What the exercise asks:
Set down all the data again. Change nothing.

-*-

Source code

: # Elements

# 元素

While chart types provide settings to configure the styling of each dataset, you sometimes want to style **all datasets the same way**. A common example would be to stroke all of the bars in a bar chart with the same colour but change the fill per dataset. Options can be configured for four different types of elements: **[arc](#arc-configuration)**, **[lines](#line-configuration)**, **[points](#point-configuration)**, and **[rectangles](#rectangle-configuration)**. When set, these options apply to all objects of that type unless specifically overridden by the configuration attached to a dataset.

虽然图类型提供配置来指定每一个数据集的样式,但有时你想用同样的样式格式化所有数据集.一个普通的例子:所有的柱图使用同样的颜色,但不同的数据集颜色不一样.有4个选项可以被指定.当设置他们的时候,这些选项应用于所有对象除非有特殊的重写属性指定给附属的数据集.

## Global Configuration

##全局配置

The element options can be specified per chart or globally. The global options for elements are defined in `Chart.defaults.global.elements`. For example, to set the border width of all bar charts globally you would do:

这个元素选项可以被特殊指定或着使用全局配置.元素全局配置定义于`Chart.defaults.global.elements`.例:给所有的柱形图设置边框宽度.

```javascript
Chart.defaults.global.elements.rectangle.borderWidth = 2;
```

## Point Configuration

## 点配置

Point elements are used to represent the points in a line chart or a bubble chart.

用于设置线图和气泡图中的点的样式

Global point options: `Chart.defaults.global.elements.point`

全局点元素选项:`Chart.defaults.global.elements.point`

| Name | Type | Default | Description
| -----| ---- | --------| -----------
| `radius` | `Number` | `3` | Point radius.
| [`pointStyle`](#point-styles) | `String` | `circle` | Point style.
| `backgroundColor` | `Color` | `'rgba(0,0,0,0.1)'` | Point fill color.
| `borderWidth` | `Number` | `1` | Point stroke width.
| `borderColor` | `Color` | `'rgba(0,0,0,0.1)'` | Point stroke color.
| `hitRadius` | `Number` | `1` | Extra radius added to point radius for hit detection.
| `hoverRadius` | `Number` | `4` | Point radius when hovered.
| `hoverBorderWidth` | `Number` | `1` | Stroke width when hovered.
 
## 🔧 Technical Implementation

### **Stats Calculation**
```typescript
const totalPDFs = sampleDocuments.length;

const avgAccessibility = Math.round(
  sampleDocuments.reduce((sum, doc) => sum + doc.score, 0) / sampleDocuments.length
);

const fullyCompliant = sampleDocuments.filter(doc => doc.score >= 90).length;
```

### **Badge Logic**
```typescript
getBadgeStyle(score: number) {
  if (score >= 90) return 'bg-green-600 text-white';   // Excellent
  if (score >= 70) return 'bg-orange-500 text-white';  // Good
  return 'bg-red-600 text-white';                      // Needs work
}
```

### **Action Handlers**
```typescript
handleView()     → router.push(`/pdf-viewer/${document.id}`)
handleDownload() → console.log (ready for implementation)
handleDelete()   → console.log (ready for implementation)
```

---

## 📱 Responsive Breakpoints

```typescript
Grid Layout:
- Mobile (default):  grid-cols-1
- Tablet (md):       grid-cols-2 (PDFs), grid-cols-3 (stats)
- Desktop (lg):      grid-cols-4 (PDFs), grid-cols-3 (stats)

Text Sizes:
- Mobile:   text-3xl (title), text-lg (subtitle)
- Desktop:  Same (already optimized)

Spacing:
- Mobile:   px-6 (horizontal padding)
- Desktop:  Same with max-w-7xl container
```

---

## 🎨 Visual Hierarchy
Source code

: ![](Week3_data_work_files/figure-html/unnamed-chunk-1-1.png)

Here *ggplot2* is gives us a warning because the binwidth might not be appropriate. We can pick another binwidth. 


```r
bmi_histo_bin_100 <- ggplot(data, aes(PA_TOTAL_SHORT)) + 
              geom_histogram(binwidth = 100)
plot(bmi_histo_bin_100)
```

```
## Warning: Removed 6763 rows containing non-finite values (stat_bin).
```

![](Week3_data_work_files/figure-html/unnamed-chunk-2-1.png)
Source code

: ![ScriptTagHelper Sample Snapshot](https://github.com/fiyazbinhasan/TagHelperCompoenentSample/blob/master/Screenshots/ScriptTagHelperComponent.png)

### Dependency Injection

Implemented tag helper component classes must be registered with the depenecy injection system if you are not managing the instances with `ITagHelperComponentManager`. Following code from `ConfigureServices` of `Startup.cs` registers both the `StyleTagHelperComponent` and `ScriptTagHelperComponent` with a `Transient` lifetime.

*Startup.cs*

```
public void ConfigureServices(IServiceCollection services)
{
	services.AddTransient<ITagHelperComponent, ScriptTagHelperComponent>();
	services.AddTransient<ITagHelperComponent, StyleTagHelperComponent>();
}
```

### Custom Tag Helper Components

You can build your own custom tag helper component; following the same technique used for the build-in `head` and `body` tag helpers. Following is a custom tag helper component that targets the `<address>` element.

-*-

Problem solution:
Source code

: # Elements

# 元素

While chart types provide settings to configure the styling of each dataset, you sometimes want to style **all datasets the same way**. A common example would be to stroke all of the bars in a bar chart with the same colour but change the fill per dataset. Options can be configured for four different types of elements: **[arc](#arc-configuration)**, **[lines](#line-configuration)**, **[points](#point-configuration)**, and **[rectangles](#rectangle-configuration)**. When set, these options apply to all objects of that type unless specifically overridden by the configuration attached to a dataset.

虽然图类型提供配置来指定每一个数据集的样式,但有时你想用同样的样式格式化所有数据集.一个普通的例子:所有的柱图使用同样的颜色,但不同的数据集颜色不一样.有4个选项可以被指定.当设置他们的时候,这些选项应用于所有对象除非有特殊的重写属性指定给附属的数据集.

## Global Configuration

##全局配置

The element options can be specified per chart or globally. The global options for elements are defined in `Chart.defaults.global.elements`. For example, to set the border width of all bar charts globally you would do:

这个元素选项可以被特殊指定或着使用全局配置.元素全局配置定义于`Chart.defaults.global.elements`.例:给所有的柱形图设置边框宽度.

```javascript
Chart.defaults.global.elements.rectangle.borderWidth = 2;
```

## Point Configuration

## 点配置

Point elements are used to represent the points in a line chart or a bubble chart.

用于设置线图和气泡图中的点的样式

Global point options: `Chart.defaults.global.elements.point`

全局点元素选项:`Chart.defaults.global.elements.point`

| Name | Type | Default | Description
| -----| ---- | --------| -----------
| `radius` | `Number` | `3` | Point radius.
| [`pointStyle`](#point-styles) | `String` | `circle` | Point style.
| `backgroundColor` | `Color` | `'rgba(0,0,0,0.1)'` | Point fill color.
| `borderWidth` | `Number` | `1` | Point stroke width.
| `borderColor` | `Color` | `'rgba(0,0,0,0.1)'` | Point stroke color.
| `hitRadius` | `Number` | `1` | Extra radius added to point radius for hit detection.
| `hoverRadius` | `Number` | `4` | Point radius when hovered.
| `hoverBorderWidth` | `Number` | `1` | Stroke width when hovered.
 
## 🔧 Technical Implementation

### **Stats Calculation**
```typescript
const totalPDFs = sampleDocuments.length;

const avgAccessibility = Math.round(
  sampleDocuments.reduce((sum, doc) => sum + doc.score, 0) / sampleDocuments.length
);

const fullyCompliant = sampleDocuments.filter(doc => doc.score >= 90).length;
```

### **Badge Logic**
```typescript
getBadgeStyle(score: number) {
  if (score >= 90) return 'bg-green-600 text-white';   // Excellent
  if (score >= 70) return 'bg-orange-500 text-white';  // Good
  return 'bg-red-600 text-white';                      // Needs work
}
```

### **Action Handlers**
```typescript
handleView()     → router.push(`/pdf-viewer/${document.id}`)
handleDownload() → console.log (ready for implementation)
handleDelete()   → console.log (ready for implementation)
```

---

## 📱 Responsive Breakpoints

```typescript
Grid Layout:
- Mobile (default):  grid-cols-1
- Tablet (md):       grid-cols-2 (PDFs), grid-cols-3 (stats)
- Desktop (lg):      grid-cols-4 (PDFs), grid-cols-3 (stats)

Text Sizes:
- Mobile:   text-3xl (title), text-lg (subtitle)
- Desktop:  Same (already optimized)

Spacing:
- Mobile:   px-6 (horizontal padding)
- Desktop:  Same with max-w-7xl container
```

---

## 🎨 Visual Hierarchy
Source code

: ![](Week3_data_work_files/figure-html/unnamed-chunk-1-1.png)

Here *ggplot2* is gives us a warning because the binwidth might not be appropriate. We can pick another binwidth. 


```r
bmi_histo_bin_100 <- ggplot(data, aes(PA_TOTAL_SHORT)) + 
              geom_histogram(binwidth = 100)
plot(bmi_histo_bin_100)
```

```
## Warning: Removed 6763 rows containing non-finite values (stat_bin).
```

![](Week3_data_work_files/figure-html/unnamed-chunk-2-1.png)
Source code

: ![ScriptTagHelper Sample Snapshot](https://github.com/fiyazbinhasan/TagHelperCompoenentSample/blob/master/Screenshots/ScriptTagHelperComponent.png)

### Dependency Injection

Implemented tag helper component classes must be registered with the depenecy injection system if you are not managing the instances with `ITagHelperComponentManager`. Following code from `ConfigureServices` of `Startup.cs` registers both the `StyleTagHelperComponent` and `ScriptTagHelperComponent` with a `Transient` lifetime.

*Startup.cs*

```
public void ConfigureServices(IServiceCollection services)
{
	services.AddTransient<ITagHelperComponent, ScriptTagHelperComponent>();
	services.AddTransient<ITagHelperComponent, StyleTagHelperComponent>();
}
```

### Custom Tag Helper Components

You can build your own custom tag helper component; following the same technique used for the build-in `head` and `body` tag helpers. Following is a custom tag helper component that targets the `<address>` element.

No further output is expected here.